- _WHAT YOU WILL DO_:
The reply should contain every entry below exactly as written, with no images.

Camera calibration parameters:
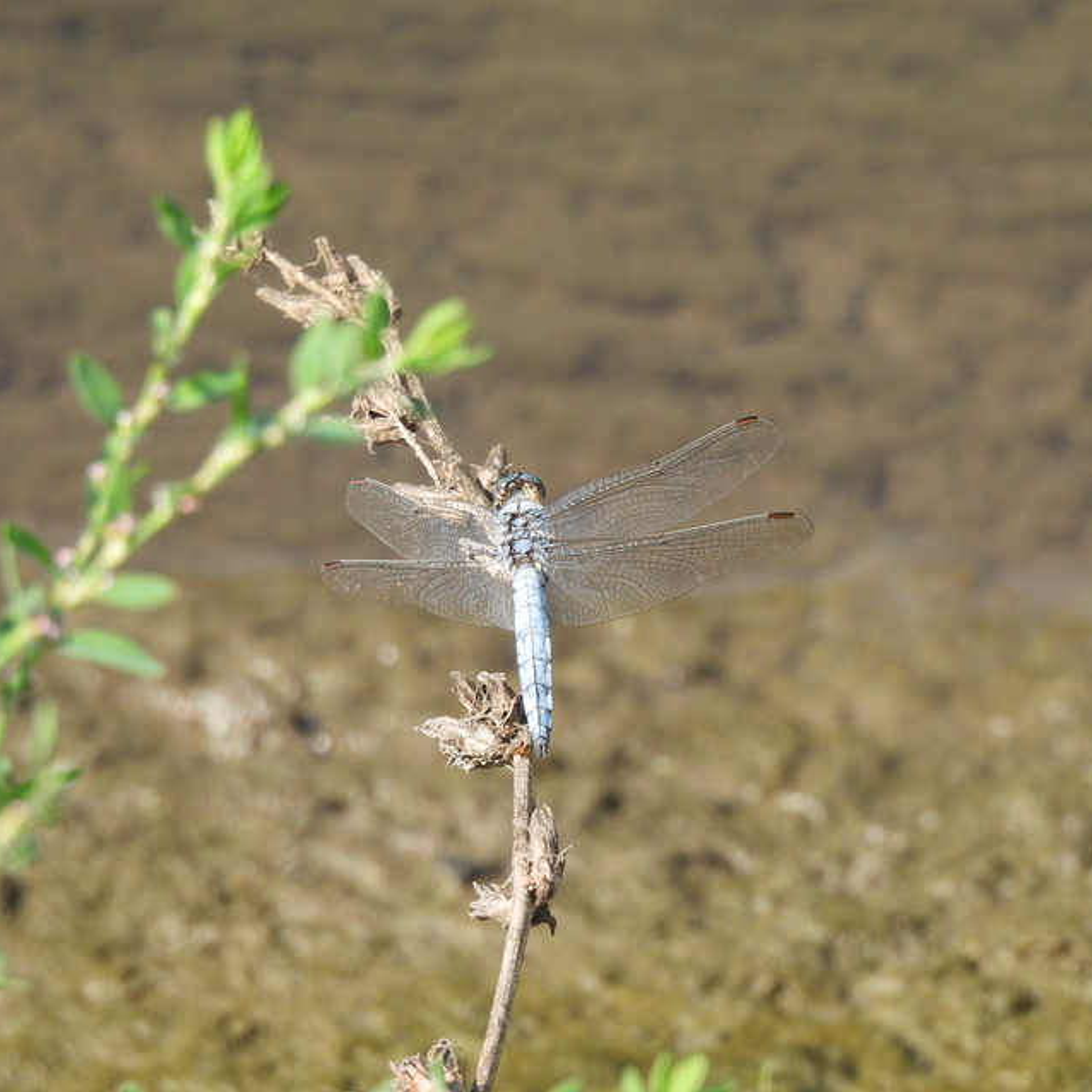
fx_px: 35869
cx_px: 614
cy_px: 546
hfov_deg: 1.7
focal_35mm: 1005
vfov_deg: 1.7
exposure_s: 1/200
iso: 100
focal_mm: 152
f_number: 5.6
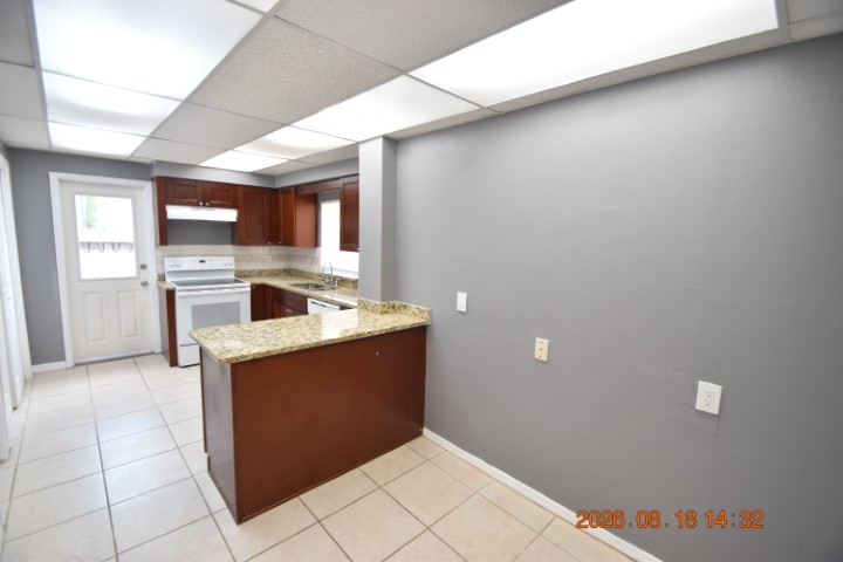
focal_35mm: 15
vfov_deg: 77.3
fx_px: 351
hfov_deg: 100.4
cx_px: 422
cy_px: 281
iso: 400
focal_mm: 10
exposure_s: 1/60
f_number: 4
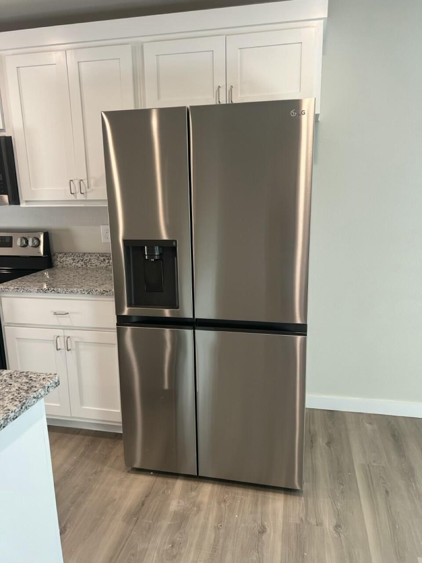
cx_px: 211
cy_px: 282
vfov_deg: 67.3
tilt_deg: -9.0
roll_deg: +1.7
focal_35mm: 26
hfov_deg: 53.1
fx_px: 423
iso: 125
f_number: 1.5
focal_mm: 5.7
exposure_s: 1/120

- _ANSWER TO THIS EXERCISE_:
fx_px: 35869
cx_px: 614
cy_px: 546
hfov_deg: 1.7
focal_35mm: 1005
vfov_deg: 1.7
exposure_s: 1/200
iso: 100
focal_mm: 152
f_number: 5.6
focal_35mm: 15
vfov_deg: 77.3
fx_px: 351
hfov_deg: 100.4
cx_px: 422
cy_px: 281
iso: 400
focal_mm: 10
exposure_s: 1/60
f_number: 4
cx_px: 211
cy_px: 282
vfov_deg: 67.3
tilt_deg: -9.0
roll_deg: +1.7
focal_35mm: 26
hfov_deg: 53.1
fx_px: 423
iso: 125
f_number: 1.5
focal_mm: 5.7
exposure_s: 1/120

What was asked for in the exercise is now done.